═══ Text ═══
No one in the government has bothered officially to complain about Urban’s success; there is, after all, a free press in Poland. But Nie’s circulation figures were recently noted by an aide to President Walesa as a sign of “negative forces” among the population, a sign of nihilism and discontent in the public that evidently worries the men around the president.

It seems likely, however, that part of the attraction of Nie may be less sinister. Above all, it is a novelty (“bare-knuckled,” in the words of one Polish journalist), with a slashing satire and a humor that ranges from gutter-level to considerable wit, bashing away at sacred cows in a way that simply has never been seen before in Poland.

Urban has printed a photocopy of the arrest report of one of Walesa’s sons, 16-year-old Przemyslaw, detailing charges for riding a bicycle drunk. In another issue, a headline invited readers to call Walesa after his election. “Want to congratulate the president? 525-159 rings by his bed. 520-562 rings in his living room.” The numbers, in Walesa’s house in Gdansk, were genuine at the time.
═══ Given records ═══
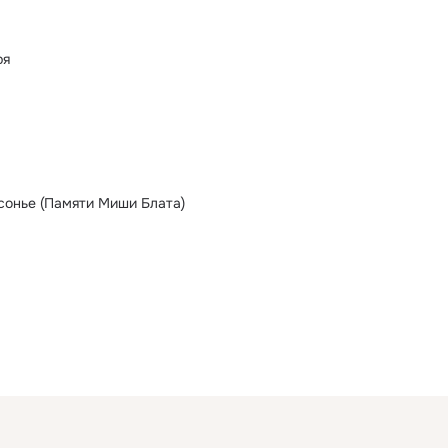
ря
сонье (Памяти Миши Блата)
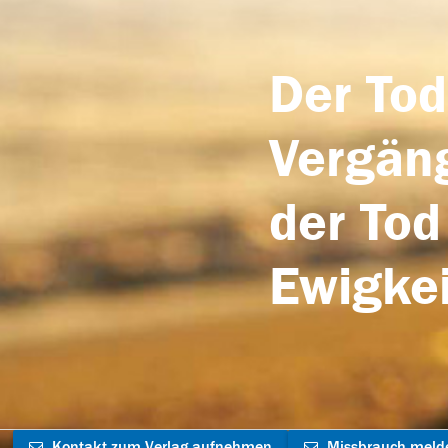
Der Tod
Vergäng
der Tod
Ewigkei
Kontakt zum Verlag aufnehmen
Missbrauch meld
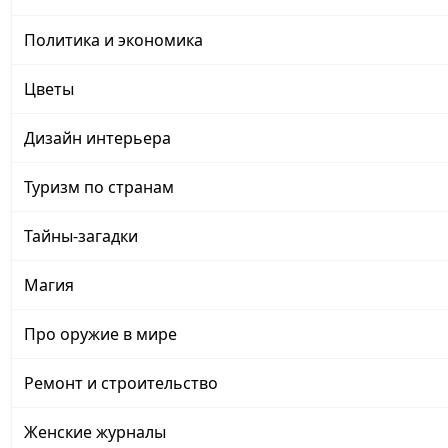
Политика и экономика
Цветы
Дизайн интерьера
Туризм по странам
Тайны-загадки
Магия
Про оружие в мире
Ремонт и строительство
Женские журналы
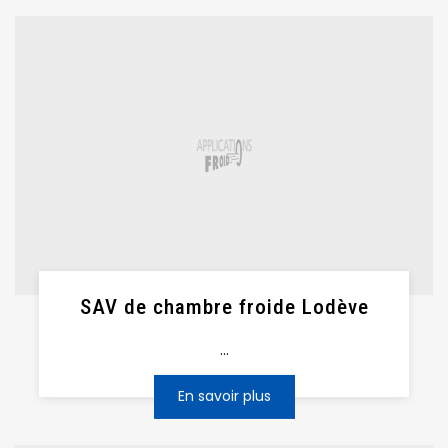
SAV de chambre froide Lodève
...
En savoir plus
═══
| Instructions |
[A] List every passage that the text about Nie places within quotation marks.
[B] Quote, line for line and without alteration, all of the text read from the pages in the records, leaving the pictures out.

| Solutions to the problems |
[A]
- “negative forces”
- “bare-knuckled”
- “Want to congratulate the president? 525-159 rings by his bed. 520-562 rings in his living room.”

[B]
ря
сонье (Памяти Миши Блата)
Der Tod
Vergäng
der Tod
Ewigkei
Kontakt zum Verlag aufnehmen
Missbrauch meld
Политика и экономика
Цветы
Дизайн интерьера
Туризм по странам
Тайны-загадки
Магия
Про оружие в мире
Ремонт и строительство
Женские журналы
SAV de chambre froide Lodève
...
En savoir plus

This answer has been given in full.